Without the pictures, can you quote each line below exactly?
Segment Start: Data for the task
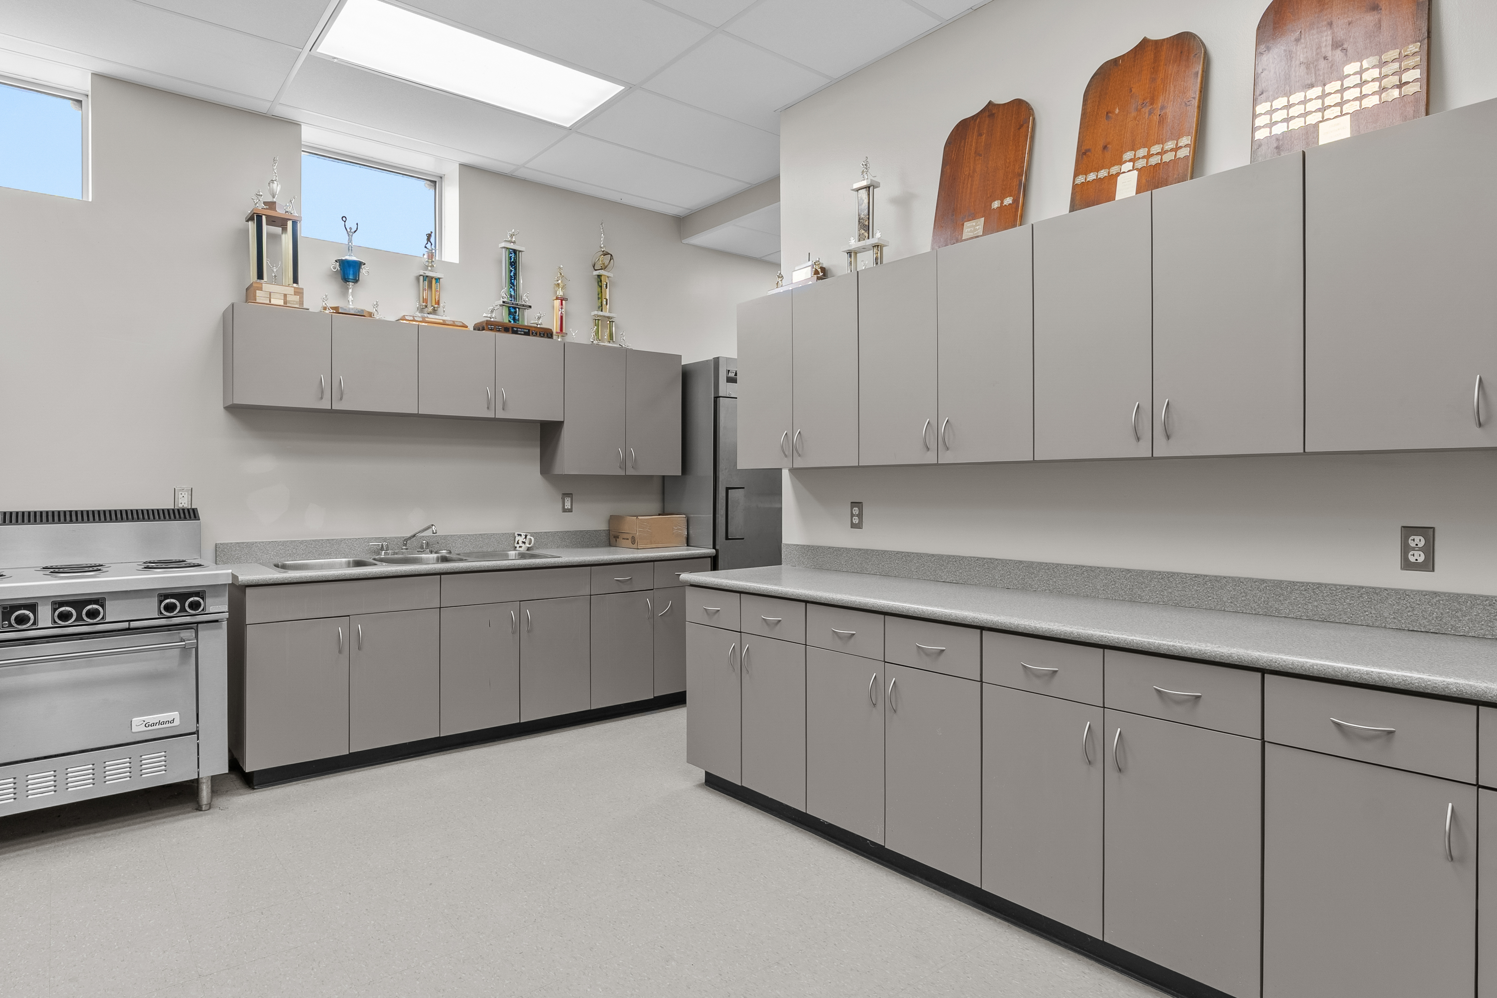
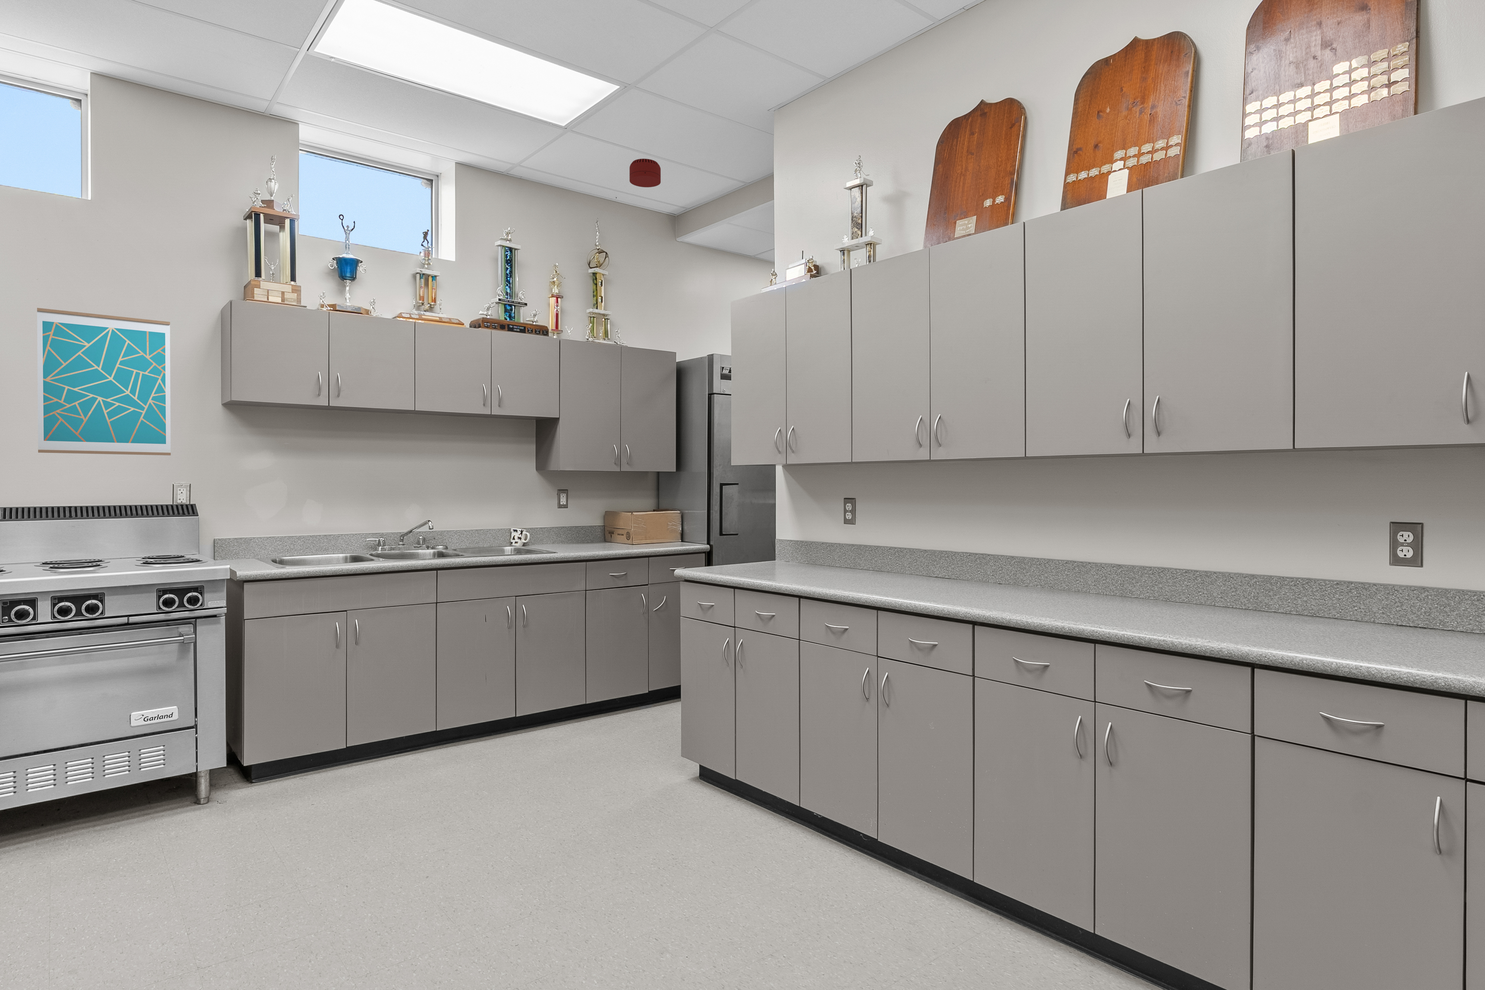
+ smoke detector [629,158,661,188]
+ wall art [36,307,171,456]
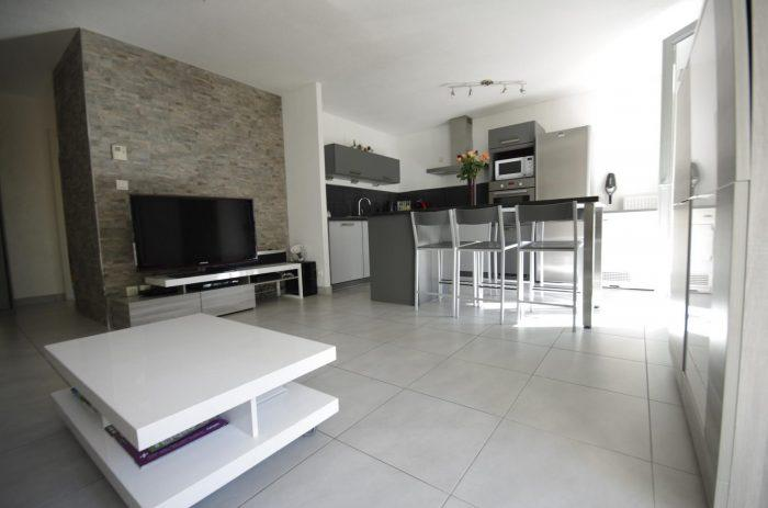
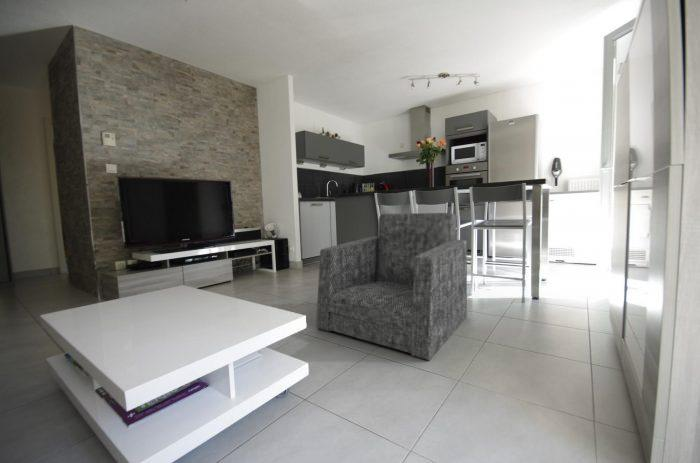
+ armchair [316,212,468,362]
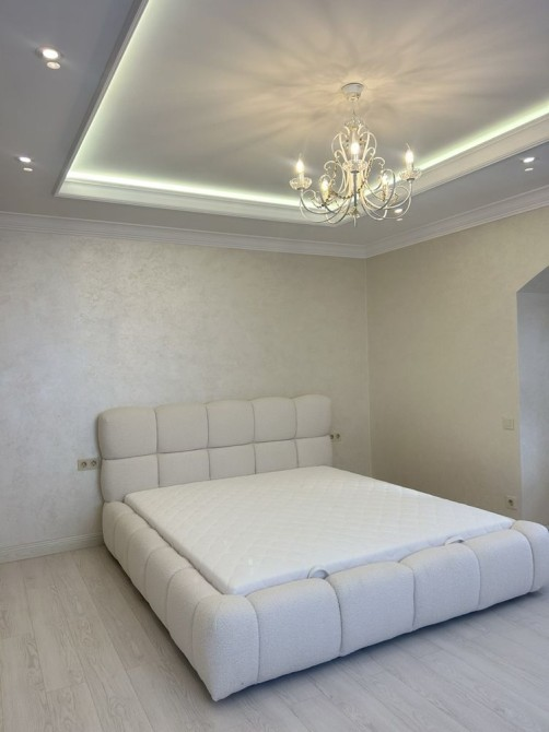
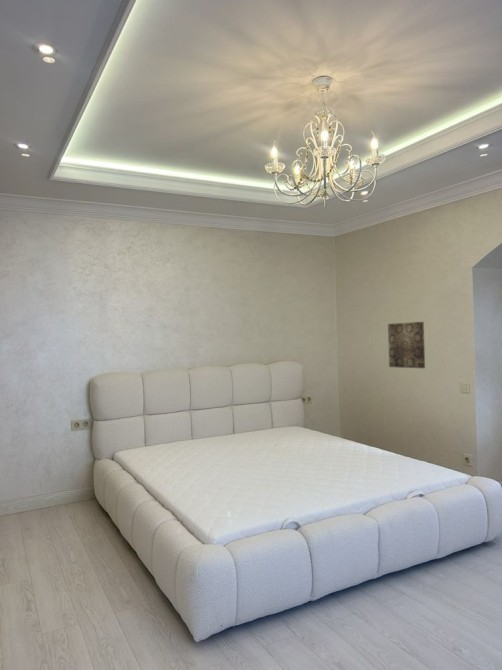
+ wall art [387,321,426,369]
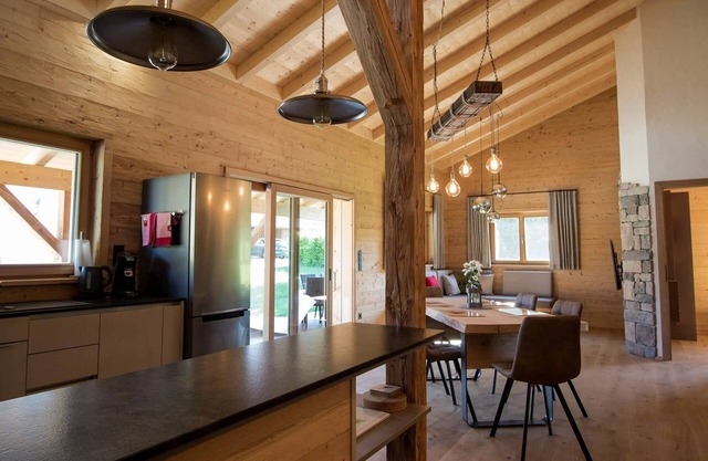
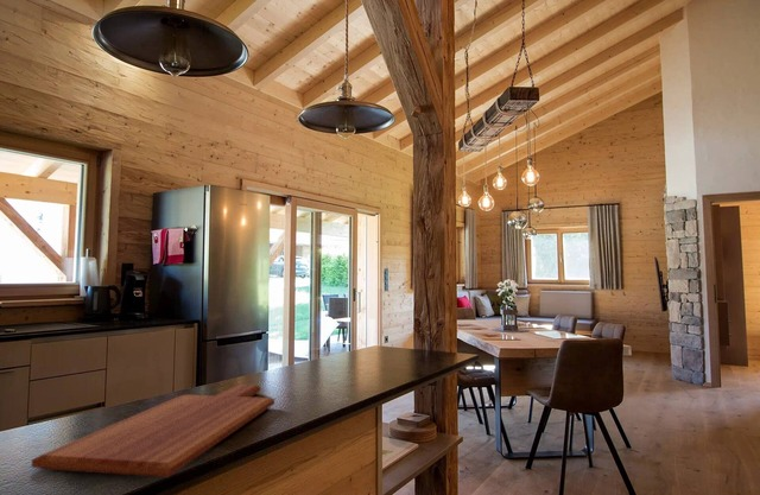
+ cutting board [31,383,276,478]
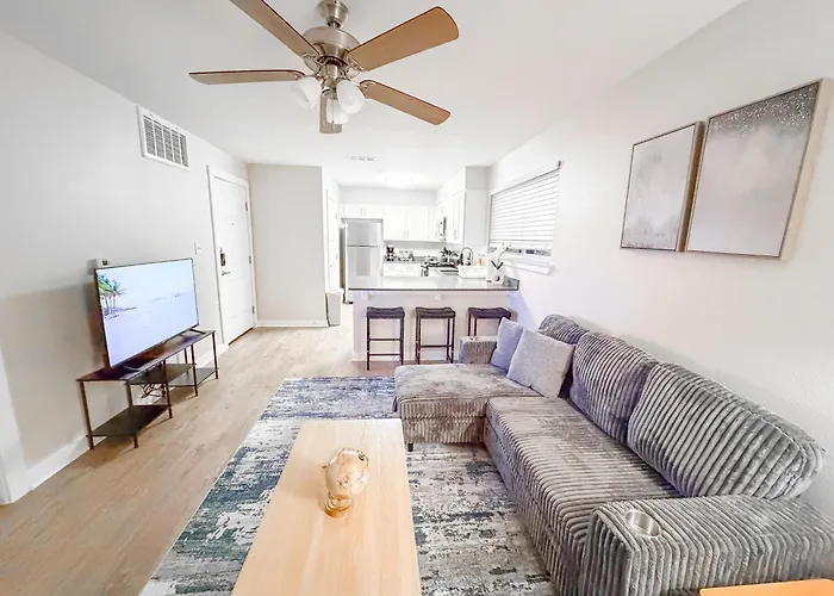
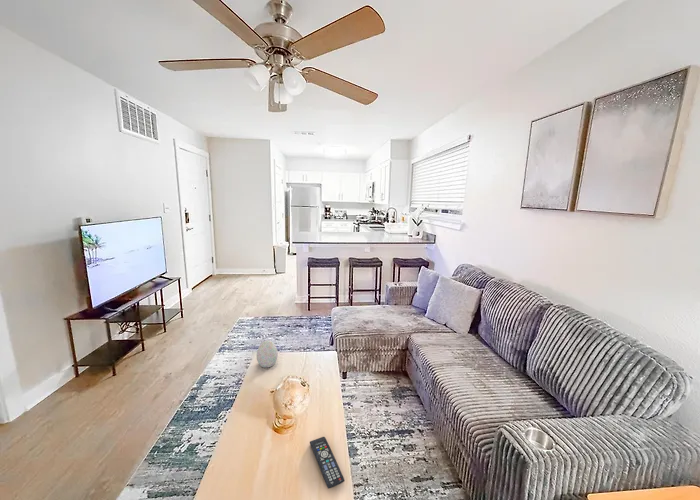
+ decorative egg [256,339,279,369]
+ remote control [309,436,346,489]
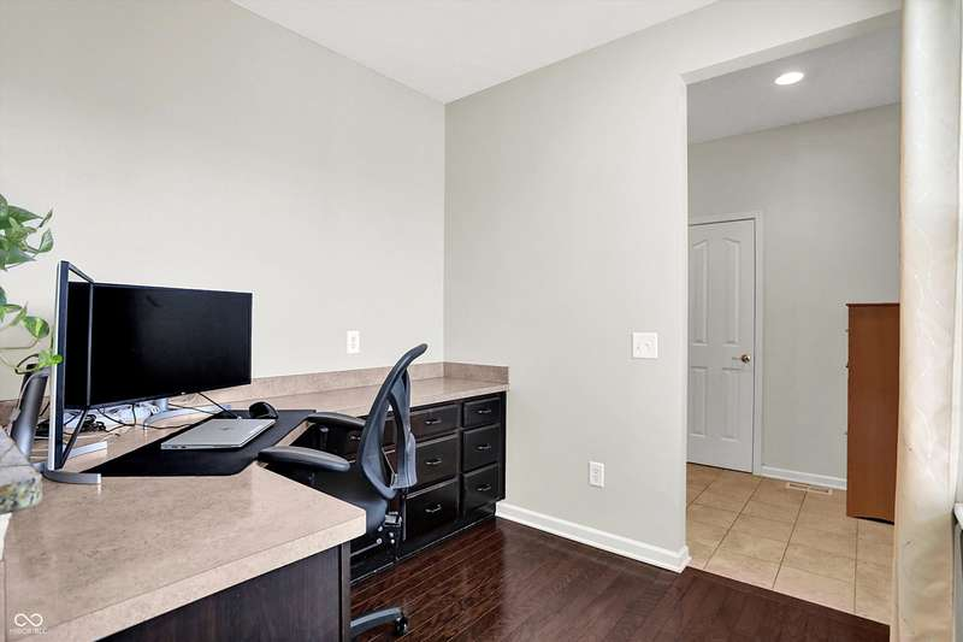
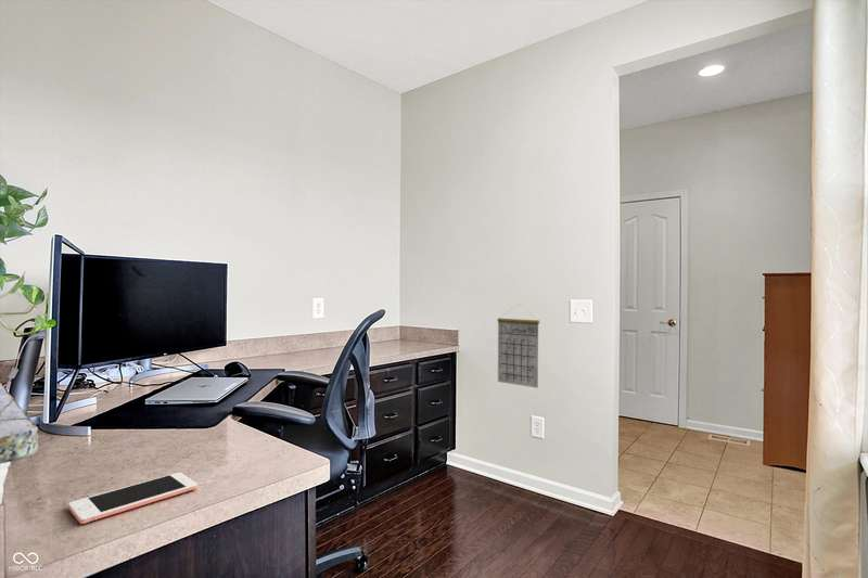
+ cell phone [67,472,199,525]
+ calendar [496,303,540,389]
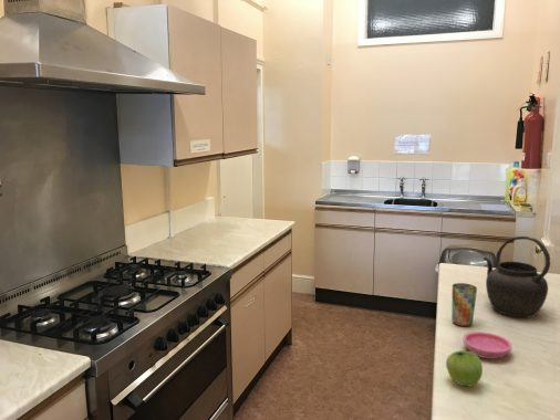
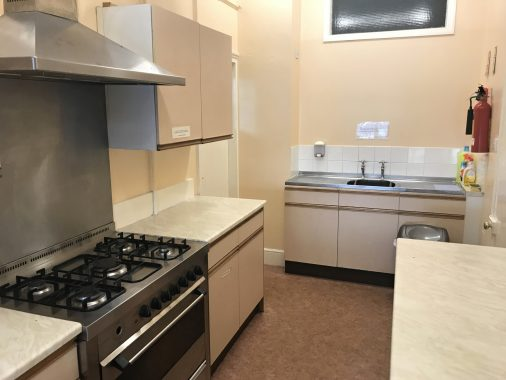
- fruit [445,349,484,388]
- cup [450,282,478,327]
- kettle [483,235,551,318]
- saucer [463,330,514,360]
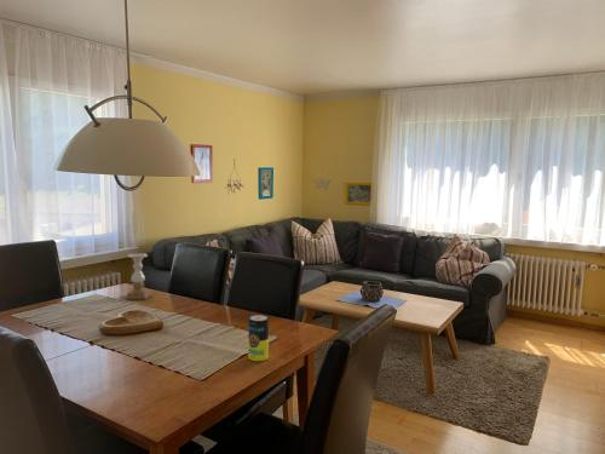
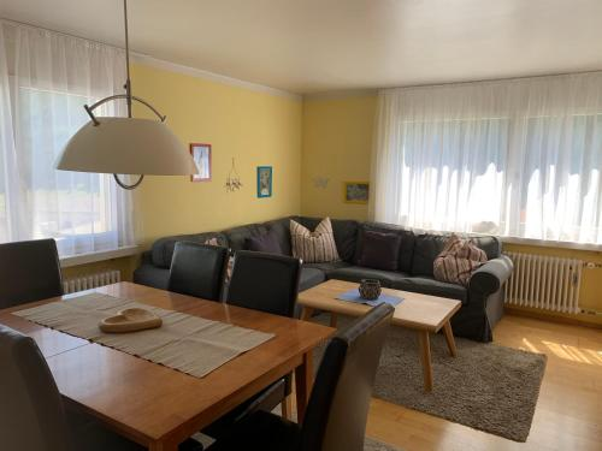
- candle [247,314,270,362]
- candle holder [125,252,152,301]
Segment End: Data for the task
## Task answer:
+ smoke detector [629,158,661,188]
+ wall art [36,307,171,456]
+ armchair [316,212,468,362]
+ wall art [387,321,426,369]
+ cutting board [31,383,276,478]
+ decorative egg [256,339,279,369]
+ remote control [309,436,346,489]
+ cell phone [67,472,199,525]
+ calendar [496,303,540,389]
- fruit [445,349,484,388]
- cup [450,282,478,327]
- kettle [483,235,551,318]
- saucer [463,330,514,360]
- candle [247,314,270,362]
- candle holder [125,252,152,301]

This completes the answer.